Fome zero, uma realidade cada vez mais distante até 2030

Fome Zero - Agenda 2030 - Food Forum

“Estou com fome.” Esta é uma fala repetida inúmeras vezes ao longo do dia, todos os dias, por centenas de milhões de pessoas em todo o mundo. Para algumas delas, essa afirmação reflete meramente uma sensação temporária que pode ser resolvida em minutos, seja em uma cozinha abarrotada de comida, com uma ida ao restaurante ou num simples pedido de delivery. Infelizmente, para tantos outros, não ter o que comer é uma condição permanente.

Por várias décadas, observamos progressos na erradicação da fome e da insegurança alimentar no planeta. A realidade não é mais essa. O mundo hoje parece girar na direção oposta, com o número de vulneráveis alimentares crescendo a níveis sem precedentes na história recente. Vamos aos números:

  1. 690 milhões de pessoas no mundo sofrem de insegurança alimentar crônica, ou seja, de condição prolongada de não acesso a alimentos em quantidade suficiente. Se a tendência atual se confirmar, este contingente pode ultrapassar 840 milhões em 2030.

  2. O número de pessoas que enfrentam insegurança alimentar aguda – condição de fome extrema – provavelmente dobrará de 135 milhões para 265 milhões até o final de 2020, em grande parte impulsionado pela pandemia do coranavírus.

  3. O número global de casos de desnutrição – ou porcentagem geral de pessoas que passam fome – mudou pouco, mas os números absolutos vêm aumentando gradativamente desde 2014. Isso significa que nos últimos seis anos a fome cresceu (8,9%) junto com a população global.

  4. A Ásia abriga o maior número de pessoas subnutridas, 381 milhões. A África aparece em segundo lugar, com 250 milhões, mas sua população subnutrida está crescendo em ritmo mais acelerado. A América Latina e o Caribe ocupam o desolador terceiro lugar, com 48 milhões de famintos.

  5. Mais de duas bilhões de pessoas, sobretudo em países de baixa e média rendas, não têm acesso regular a alimentos seguros, nutritivos e suficientes. O acesso irregular também é um desafio para os países de alta renda, incluindo 8% da população da América do Norte e da Europa.

  6. Uma em cada nove pessoas no planeta não recebe alimentos suficientes para ser saudável ​​e levar uma vida ativa.
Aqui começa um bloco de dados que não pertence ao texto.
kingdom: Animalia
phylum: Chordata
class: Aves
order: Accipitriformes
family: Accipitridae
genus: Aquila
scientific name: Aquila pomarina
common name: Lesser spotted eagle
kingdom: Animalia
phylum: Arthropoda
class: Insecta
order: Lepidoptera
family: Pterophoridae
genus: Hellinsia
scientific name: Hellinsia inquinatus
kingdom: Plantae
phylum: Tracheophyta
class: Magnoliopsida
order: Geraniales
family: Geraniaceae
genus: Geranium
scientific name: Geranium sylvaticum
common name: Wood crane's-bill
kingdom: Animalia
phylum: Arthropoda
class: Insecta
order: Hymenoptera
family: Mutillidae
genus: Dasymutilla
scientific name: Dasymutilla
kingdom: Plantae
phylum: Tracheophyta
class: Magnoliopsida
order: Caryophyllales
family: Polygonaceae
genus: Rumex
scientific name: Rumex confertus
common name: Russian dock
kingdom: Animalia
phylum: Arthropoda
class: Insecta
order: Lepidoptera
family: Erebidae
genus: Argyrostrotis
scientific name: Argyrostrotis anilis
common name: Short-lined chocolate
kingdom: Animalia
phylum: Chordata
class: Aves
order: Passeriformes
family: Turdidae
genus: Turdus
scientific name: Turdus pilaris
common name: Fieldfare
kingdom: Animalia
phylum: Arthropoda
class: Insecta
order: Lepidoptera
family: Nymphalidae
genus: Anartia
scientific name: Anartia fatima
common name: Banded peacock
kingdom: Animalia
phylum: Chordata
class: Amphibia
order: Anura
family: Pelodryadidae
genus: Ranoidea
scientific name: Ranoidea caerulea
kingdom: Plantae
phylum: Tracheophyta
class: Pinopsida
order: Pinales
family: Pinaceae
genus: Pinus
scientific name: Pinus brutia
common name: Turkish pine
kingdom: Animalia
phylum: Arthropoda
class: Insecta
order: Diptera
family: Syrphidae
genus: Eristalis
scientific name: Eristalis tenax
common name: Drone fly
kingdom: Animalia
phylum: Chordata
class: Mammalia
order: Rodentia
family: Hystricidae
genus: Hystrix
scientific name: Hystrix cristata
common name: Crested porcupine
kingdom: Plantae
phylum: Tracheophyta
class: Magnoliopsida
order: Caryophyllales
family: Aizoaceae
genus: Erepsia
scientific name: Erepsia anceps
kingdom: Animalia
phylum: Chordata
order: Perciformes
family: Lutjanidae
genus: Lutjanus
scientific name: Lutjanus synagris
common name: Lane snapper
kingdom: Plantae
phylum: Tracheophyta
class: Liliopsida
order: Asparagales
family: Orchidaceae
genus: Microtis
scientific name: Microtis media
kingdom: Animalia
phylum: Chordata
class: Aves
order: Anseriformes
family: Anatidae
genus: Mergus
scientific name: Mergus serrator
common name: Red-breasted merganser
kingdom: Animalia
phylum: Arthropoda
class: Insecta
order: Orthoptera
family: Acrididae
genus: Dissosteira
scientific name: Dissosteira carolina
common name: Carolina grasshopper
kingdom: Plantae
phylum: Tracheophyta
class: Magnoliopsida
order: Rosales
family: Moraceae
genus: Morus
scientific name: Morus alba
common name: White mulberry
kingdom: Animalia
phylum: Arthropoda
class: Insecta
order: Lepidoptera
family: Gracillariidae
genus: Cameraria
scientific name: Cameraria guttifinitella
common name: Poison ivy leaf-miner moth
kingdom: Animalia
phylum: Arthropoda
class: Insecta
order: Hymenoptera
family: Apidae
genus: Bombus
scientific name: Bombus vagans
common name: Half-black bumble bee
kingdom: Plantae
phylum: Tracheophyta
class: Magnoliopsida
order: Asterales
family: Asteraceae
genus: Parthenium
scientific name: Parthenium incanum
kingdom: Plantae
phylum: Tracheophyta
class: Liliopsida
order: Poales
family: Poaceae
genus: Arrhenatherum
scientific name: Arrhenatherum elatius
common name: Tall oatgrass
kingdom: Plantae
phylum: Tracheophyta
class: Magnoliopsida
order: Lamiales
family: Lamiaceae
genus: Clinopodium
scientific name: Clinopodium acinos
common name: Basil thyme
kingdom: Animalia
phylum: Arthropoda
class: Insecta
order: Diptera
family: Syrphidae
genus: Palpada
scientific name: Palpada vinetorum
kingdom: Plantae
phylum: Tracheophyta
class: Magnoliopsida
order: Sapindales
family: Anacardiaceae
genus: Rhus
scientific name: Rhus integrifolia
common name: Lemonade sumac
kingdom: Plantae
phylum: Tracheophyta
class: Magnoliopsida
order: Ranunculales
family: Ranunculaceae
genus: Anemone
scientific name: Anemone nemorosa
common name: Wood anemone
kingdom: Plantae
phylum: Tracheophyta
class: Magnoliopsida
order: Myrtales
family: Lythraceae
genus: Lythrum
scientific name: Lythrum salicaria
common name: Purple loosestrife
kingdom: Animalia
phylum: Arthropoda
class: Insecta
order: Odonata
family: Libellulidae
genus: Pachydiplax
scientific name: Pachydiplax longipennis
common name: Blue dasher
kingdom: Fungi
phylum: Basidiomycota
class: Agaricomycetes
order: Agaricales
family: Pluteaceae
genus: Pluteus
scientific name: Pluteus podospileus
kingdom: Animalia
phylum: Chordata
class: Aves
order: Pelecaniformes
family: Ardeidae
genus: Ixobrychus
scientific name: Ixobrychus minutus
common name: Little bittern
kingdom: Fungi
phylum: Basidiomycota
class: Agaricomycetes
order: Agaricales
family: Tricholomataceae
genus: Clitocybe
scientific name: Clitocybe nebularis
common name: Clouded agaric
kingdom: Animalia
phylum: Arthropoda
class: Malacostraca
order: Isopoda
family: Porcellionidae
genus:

  7. Existe uma ligação crítica entre a disponibilidade de alimentos e a qualidade da dieta, com um impacto direto sobre a desnutrição. Em essência, a qualidade da dieta piora com o aumento da insegurança alimentar.

  8. Entretanto, há comida disponível no mundo mais do que suficiente para alimentar toda a população do planeta.

Os especialistas afirmam que há vários fatores para a crescente prevalência da subnutrição. Entre os principais estão:

  • Pobreza
  • Economia e insegurança no trabalho.
  • Dependência de importação de commodities / interrupção do fornecimento de alimentos.
  • Qualidade nutricional.
  • Perda e desperdício de comida.
  • Guerras e conflitos.
  • Mudanças climáticas e desastres ambientais.
  • Migração forçada.
  • Desigualdade de gênero.

Fome Zero em 2030? 

As Nações Unidas definiram um plano de ação denominado Agenda 2030 para o Desenvolvimento Sustentável das pessoas e do planeta. Um trecho afirma: “Estamos determinados a dar os passos ousados ​​e transformadores que são urgentemente necessários para mudar o mundo e para um caminho sustentável e resiliente”. A meta 2 da Agenda aborda pontos cruciais – e absolutamente desafiadores –  como promover a agricultura sustentável, melhorar a nutrição e alcançar a segurança alimentar para, então, alcançar a erradicação da fome até 2030. 


Fontes
> Organização das Nações Unidas para a Alimentação e a Agricultura (FAO).
> ‘O estado da segurança alimentar e nutricional no mundo’. 13 de julho de 2020.
> Nações Unidas. ‘Meta 2: Fome Zero’. 
> Fórum Econômico Mundial. “A fome global caiu por décadas, mas está aumentando novamente”.  23 de julho de 2020.